BEGIN
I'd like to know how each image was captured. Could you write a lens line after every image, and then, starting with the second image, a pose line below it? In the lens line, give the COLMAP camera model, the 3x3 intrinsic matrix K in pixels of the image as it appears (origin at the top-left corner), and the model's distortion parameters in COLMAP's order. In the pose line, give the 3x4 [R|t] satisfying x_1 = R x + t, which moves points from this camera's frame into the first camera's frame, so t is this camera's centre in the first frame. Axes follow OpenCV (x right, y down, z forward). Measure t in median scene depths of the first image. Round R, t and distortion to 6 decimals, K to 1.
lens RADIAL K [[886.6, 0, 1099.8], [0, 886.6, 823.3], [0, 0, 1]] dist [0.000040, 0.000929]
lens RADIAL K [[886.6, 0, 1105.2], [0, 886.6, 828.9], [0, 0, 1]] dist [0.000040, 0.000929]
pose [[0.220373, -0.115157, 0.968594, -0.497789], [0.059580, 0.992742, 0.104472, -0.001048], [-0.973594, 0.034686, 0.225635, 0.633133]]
END
BEGIN
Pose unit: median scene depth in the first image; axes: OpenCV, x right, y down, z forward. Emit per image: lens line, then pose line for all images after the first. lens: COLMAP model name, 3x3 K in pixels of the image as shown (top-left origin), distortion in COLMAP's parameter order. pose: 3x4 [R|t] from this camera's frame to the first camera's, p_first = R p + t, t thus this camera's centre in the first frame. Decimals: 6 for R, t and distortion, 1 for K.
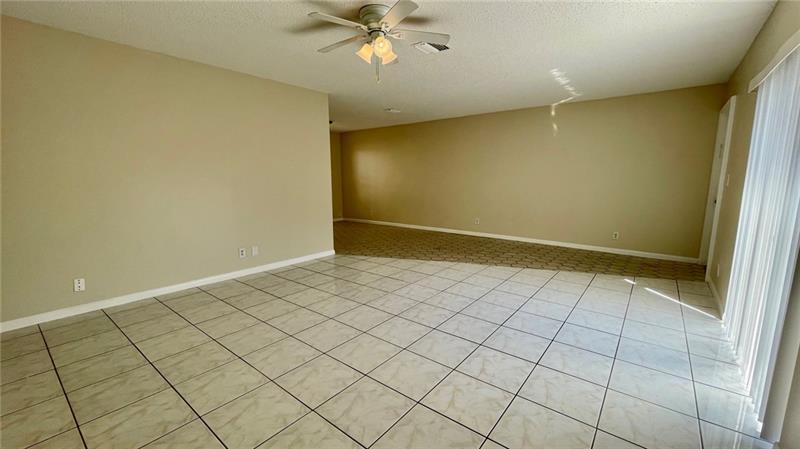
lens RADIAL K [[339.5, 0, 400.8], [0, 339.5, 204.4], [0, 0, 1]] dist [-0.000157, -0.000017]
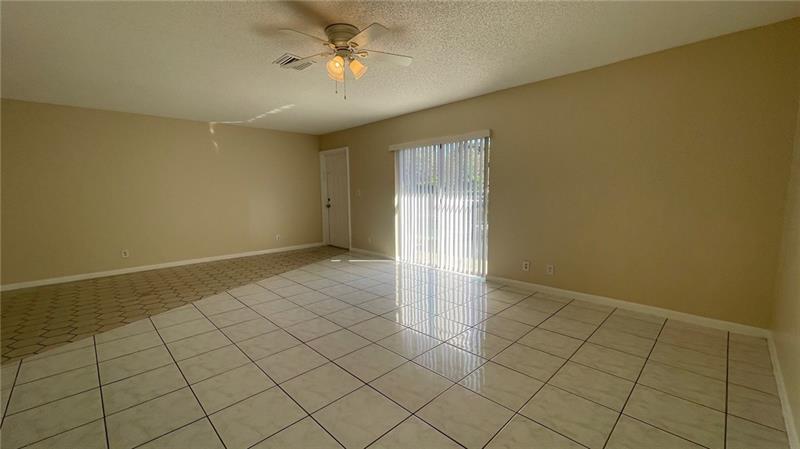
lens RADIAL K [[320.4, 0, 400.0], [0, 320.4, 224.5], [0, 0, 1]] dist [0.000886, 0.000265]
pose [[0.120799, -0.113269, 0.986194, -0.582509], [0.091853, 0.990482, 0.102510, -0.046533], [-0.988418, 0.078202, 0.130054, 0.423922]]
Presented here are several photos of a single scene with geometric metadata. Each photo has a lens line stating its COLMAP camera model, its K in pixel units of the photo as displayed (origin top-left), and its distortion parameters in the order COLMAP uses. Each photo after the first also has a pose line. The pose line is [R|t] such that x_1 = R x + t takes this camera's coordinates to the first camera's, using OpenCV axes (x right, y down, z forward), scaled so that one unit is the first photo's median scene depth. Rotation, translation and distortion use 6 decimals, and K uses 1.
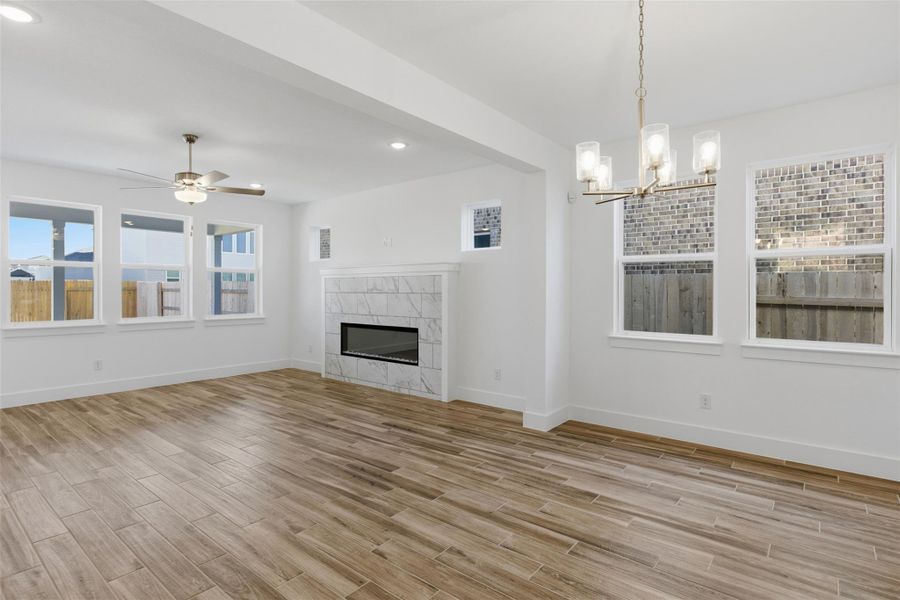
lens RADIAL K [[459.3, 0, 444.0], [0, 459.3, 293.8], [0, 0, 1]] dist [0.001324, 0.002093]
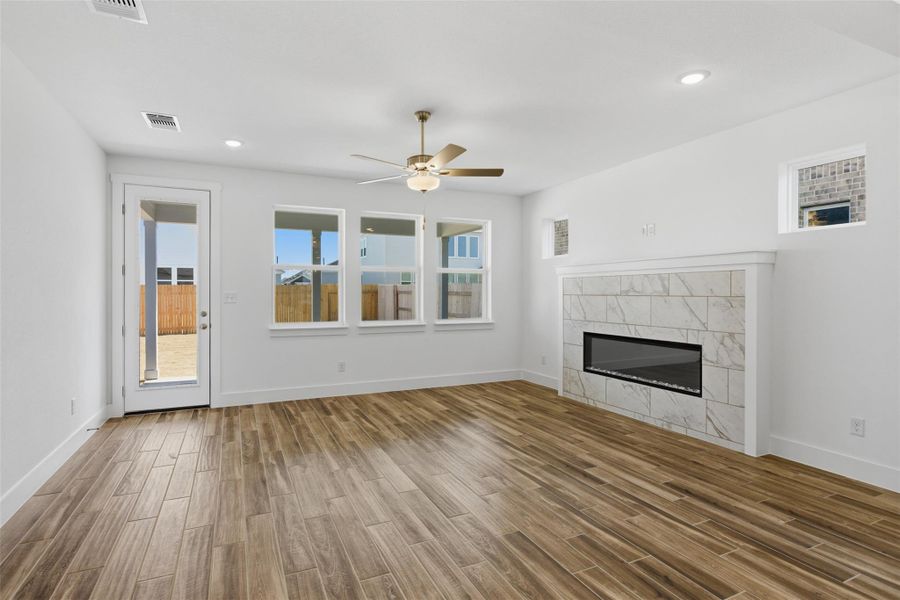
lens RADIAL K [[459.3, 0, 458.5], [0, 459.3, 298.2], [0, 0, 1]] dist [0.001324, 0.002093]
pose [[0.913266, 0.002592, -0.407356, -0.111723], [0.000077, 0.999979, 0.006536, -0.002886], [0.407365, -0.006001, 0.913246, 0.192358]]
END
Give back the lines that begin at the one containing "I'd like to" and continue through the one containing "0.034686, 0.225635, 0.633133]]", substituting "Truncate" for "Round" and keeping everything else unchanged.

I'd like to know how each image was captured. Could you write a lens line after every image, and then, starting with the second image, a pose line below it? In the lens line, give the COLMAP camera model, the 3x3 intrinsic matrix K in pixels of the image as it appears (origin at the top-left corner), and the model's distortion parameters in COLMAP's order. In the pose line, give the 3x4 [R|t] satisfying x_1 = R x + t, which moves points from this camera's frame into the first camera's frame, so t is this camera's centre in the first frame. Axes follow OpenCV (x right, y down, z forward). Measure t in median scene depths of the first image. Truncate R, t and distortion to 6 decimals, K to 1.
lens RADIAL K [[886.6, 0, 1099.8], [0, 886.6, 823.3], [0, 0, 1]] dist [0.000040, 0.000929]
lens RADIAL K [[886.6, 0, 1105.2], [0, 886.6, 828.9], [0, 0, 1]] dist [0.000040, 0.000929]
pose [[0.220373, -0.115157, 0.968594, -0.497789], [0.059580, 0.992742, 0.104472, -0.001048], [-0.973594, 0.034686, 0.225635, 0.633133]]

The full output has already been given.